> Activity
Would you please return every line from the listing that contains the word "parking"?

Exercise data START

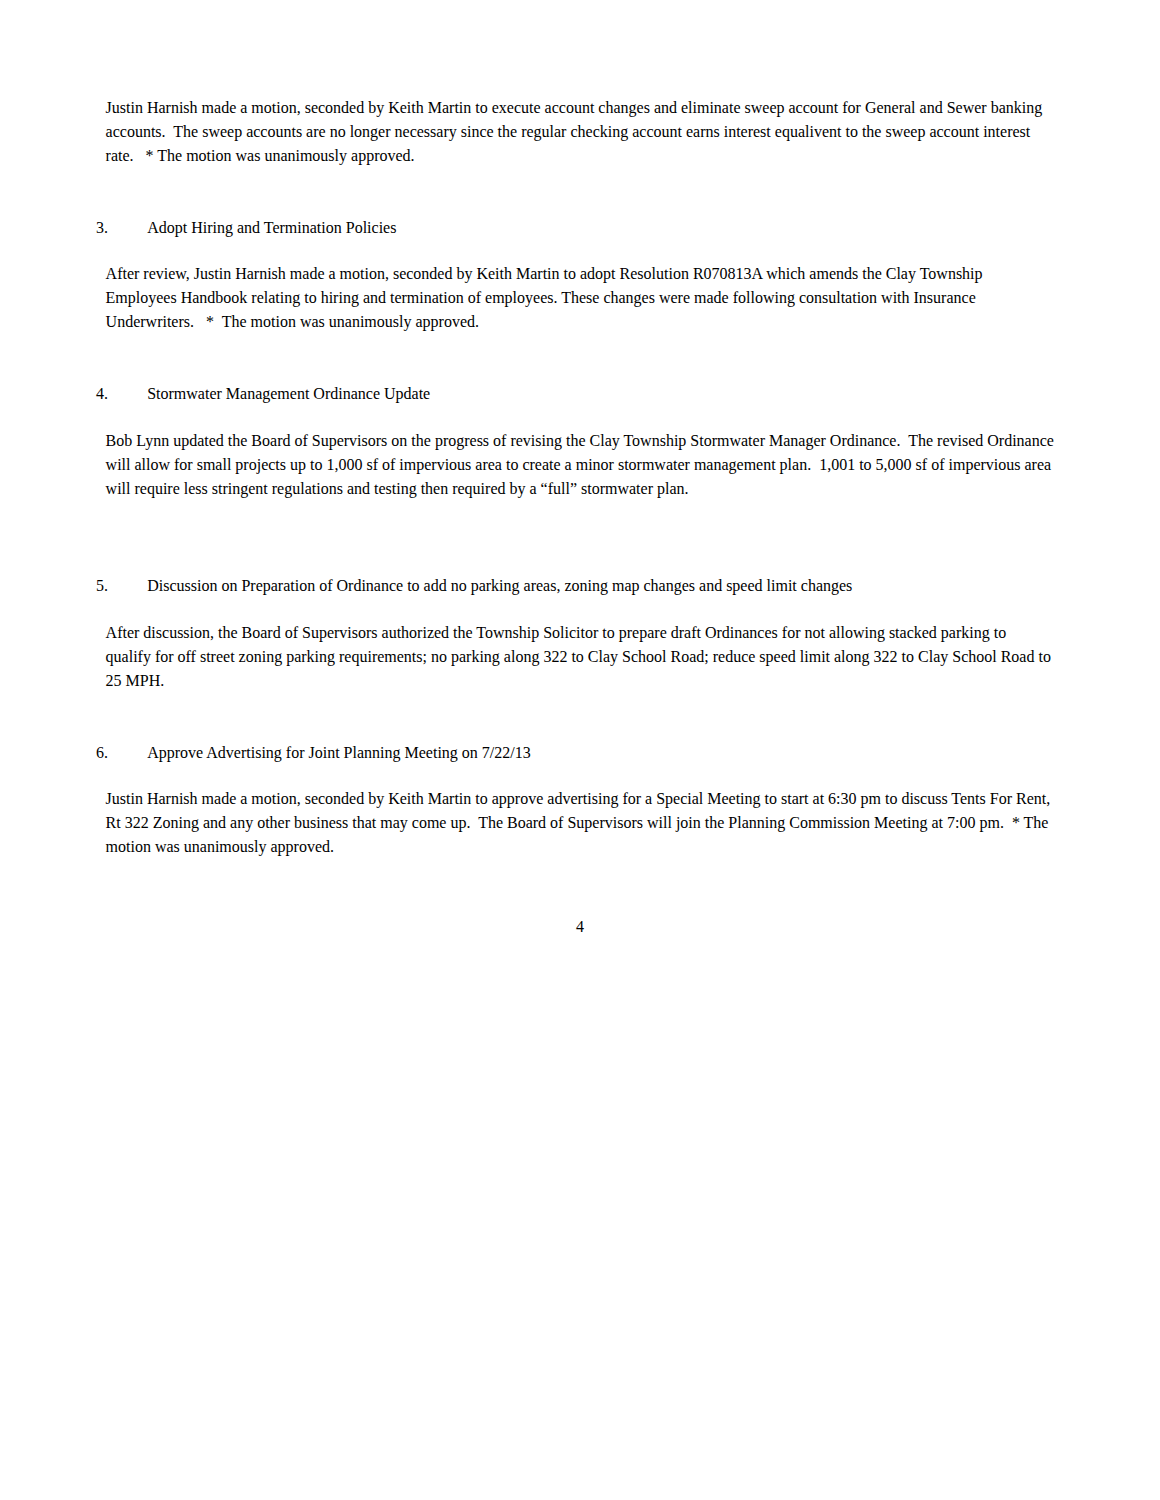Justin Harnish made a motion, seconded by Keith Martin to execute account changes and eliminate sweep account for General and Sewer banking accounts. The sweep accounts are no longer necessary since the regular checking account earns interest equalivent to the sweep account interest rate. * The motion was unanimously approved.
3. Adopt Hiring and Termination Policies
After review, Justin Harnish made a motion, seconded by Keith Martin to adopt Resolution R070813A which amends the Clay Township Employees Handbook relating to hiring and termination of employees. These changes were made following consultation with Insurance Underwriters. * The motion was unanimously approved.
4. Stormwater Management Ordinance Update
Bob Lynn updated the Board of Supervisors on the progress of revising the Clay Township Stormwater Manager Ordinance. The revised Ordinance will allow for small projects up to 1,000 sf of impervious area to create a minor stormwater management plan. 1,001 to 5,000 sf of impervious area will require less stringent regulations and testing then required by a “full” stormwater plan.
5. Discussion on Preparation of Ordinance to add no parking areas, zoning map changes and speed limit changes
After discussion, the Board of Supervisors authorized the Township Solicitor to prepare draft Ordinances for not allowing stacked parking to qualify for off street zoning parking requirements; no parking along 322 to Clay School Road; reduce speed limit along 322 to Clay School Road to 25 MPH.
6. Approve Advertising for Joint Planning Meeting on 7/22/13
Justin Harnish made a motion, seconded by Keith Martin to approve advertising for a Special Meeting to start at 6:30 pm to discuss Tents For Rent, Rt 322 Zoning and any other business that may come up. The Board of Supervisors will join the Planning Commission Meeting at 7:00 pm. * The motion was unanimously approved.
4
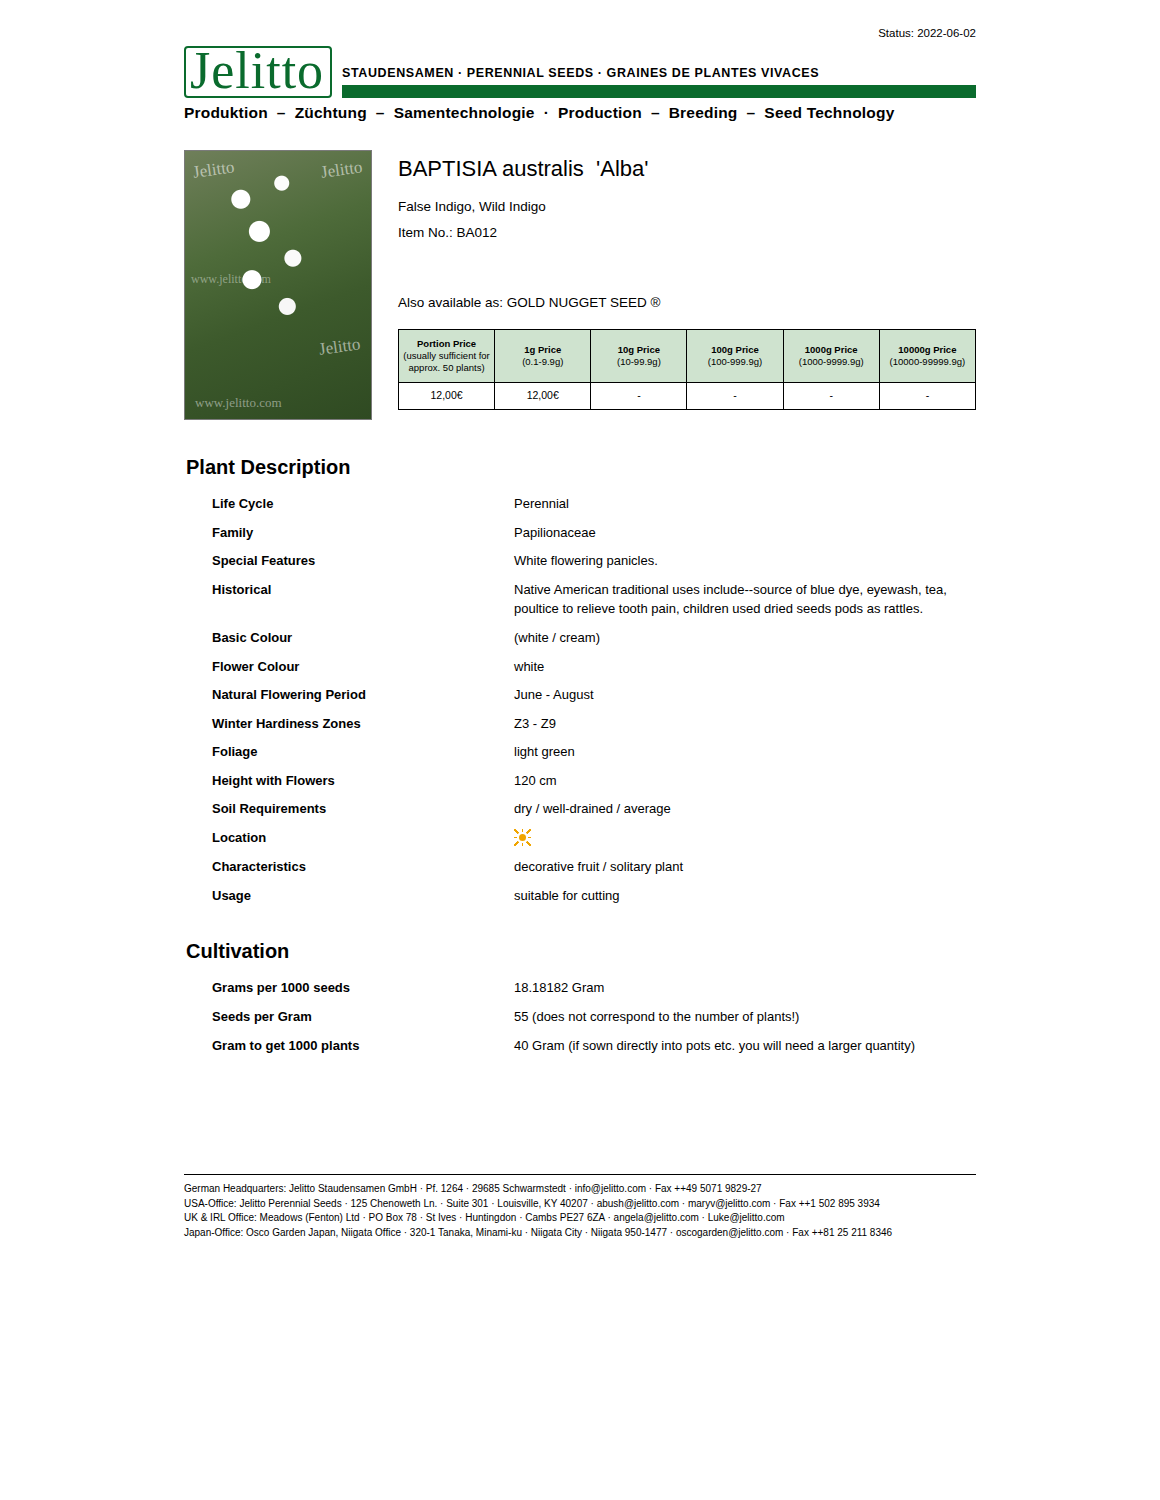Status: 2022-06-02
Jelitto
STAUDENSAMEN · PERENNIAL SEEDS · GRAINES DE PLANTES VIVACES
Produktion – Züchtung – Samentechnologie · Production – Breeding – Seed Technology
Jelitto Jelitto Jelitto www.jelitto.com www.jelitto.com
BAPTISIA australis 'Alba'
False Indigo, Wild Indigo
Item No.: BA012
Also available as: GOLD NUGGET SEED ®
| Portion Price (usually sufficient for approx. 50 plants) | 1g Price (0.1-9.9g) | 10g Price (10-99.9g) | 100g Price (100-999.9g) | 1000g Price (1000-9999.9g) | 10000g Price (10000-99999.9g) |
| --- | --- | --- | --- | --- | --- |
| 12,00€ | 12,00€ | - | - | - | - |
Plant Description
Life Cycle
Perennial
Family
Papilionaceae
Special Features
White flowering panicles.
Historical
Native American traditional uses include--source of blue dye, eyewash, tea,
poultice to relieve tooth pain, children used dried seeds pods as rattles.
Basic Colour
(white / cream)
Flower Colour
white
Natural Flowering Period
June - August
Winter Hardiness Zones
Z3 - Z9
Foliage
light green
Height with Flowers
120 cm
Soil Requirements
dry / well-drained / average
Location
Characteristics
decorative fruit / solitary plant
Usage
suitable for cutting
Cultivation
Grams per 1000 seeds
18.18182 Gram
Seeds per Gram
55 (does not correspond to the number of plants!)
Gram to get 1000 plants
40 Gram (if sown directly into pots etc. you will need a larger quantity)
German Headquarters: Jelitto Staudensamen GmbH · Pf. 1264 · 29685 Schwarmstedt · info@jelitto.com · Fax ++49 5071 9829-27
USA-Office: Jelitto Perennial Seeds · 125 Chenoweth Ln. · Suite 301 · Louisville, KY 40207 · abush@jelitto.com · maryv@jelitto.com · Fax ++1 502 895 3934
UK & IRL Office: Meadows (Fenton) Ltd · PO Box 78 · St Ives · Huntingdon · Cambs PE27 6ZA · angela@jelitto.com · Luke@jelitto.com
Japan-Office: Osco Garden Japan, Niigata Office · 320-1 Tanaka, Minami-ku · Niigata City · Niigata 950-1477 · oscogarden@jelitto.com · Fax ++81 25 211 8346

Exercise data END

> Exercise answer
5. Discussion on Preparation of Ordinance to add no parking areas, zoning map changes and speed limit changes
After discussion, the Board of Supervisors authorized the Township Solicitor to prepare draft Ordinances for not allowing stacked parking to qualify for off street zoning parking requirements; no parking along 322 to Clay School Road; reduce speed limit along 322 to Clay School Road to 25 MPH.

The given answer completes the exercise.